TD Bank Grapples With Ongoing AML Issues, Expects Compliance Costs to Linger
Toronto-Dominion Bank is racing to overhaul its troubled anti-money laundering controls in the United States, but the costly remediation effort could drag into 2025, executives warned during the bank's latest earnings call.
"Our intention is to fix all our issues as soon as we can," TD Chief Executive Bharat Masrani told analysts Thursday. "We're trying to get this done as quickly as we can. But can it go into '25? Yeah, perhaps it might."
TD disclosed a $450 million restructuring charge for the fiscal second quarter to cover expected penalties from U.S. regulators investigating deficiencies in the bank's anti-money laundering program. The issues drew scrutiny after allegations that criminals exploited weaknesses to launder at least $653 million tied to illegal fentanyl sales. Masrani declined to predict when the probes by the Justice Department and other agencies might conclude, citing ongoing conversations with regulators.
So far, TD has spent around $366 million hiring staff, upgrading technology and providing enterprise-wide training as part of a "comprehensive overhaul" of its U.S. AML compliance, executives said. The bank anticipates shelling out even more.
"We are making all the right investments and hiring the right professionals to get us there," Masrani vowed.

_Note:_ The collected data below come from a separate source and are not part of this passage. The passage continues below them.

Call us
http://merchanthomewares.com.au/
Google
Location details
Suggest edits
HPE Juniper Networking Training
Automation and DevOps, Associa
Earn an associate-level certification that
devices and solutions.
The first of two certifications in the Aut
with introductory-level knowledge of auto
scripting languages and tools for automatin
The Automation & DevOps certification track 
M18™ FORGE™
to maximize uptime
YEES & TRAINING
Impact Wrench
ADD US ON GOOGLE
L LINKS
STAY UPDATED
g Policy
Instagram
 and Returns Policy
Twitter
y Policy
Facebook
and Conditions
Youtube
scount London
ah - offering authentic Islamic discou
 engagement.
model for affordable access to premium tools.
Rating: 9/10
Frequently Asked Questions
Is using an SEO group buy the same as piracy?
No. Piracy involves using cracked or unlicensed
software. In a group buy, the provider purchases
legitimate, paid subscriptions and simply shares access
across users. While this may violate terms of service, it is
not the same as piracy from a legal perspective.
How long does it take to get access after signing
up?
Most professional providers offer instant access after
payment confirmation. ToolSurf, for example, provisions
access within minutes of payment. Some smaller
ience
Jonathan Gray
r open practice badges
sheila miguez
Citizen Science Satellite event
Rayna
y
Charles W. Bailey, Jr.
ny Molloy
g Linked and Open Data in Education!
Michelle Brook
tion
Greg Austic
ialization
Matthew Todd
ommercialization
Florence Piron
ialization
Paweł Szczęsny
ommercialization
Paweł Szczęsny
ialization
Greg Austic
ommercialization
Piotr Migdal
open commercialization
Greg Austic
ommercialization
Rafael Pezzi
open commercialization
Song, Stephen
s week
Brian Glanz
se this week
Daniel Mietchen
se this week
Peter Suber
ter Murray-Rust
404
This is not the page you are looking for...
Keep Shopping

Despite the troubles, TD insists the AML lapses are confined to its U.S. operations and do not reflect systemic issues across the organization. Chief Risk Officer Ajai Bambawale acknowledged "procedural weaknesses" that allegedly allowed "bad actors to exploit us," along with ethical shortcomings by some employees. Prosecutors claim certain TD staffers accepted bribes as part of the money laundering scheme.
Bambawale expressed disappointment "that some of our colleagues didn't follow our code of ethics," but maintained the problems were limited to TD's American AML controls.
"The main issue we're dealing with is the U.S. AML program," he said.
As TD works to reform its compliance and satisfy regulators, some analysts questioned whether the bank's U.S. growth ambitions could stall. Executives sought to allay those concerns.
"I'm not making the claim that we cannot grow the stores," said Leo Salom, who leads TD's U.S. operations. However, he added, "I don't want to prejudice any of those conversations at this point" with regulators.
Masrani stressed that the AML overhaul would not force spending cuts elsewhere to subsidize the project. For the quarter, TD reported net income fell 22% to $2.6 billion, while revenue rose 11% to $13.8 billion.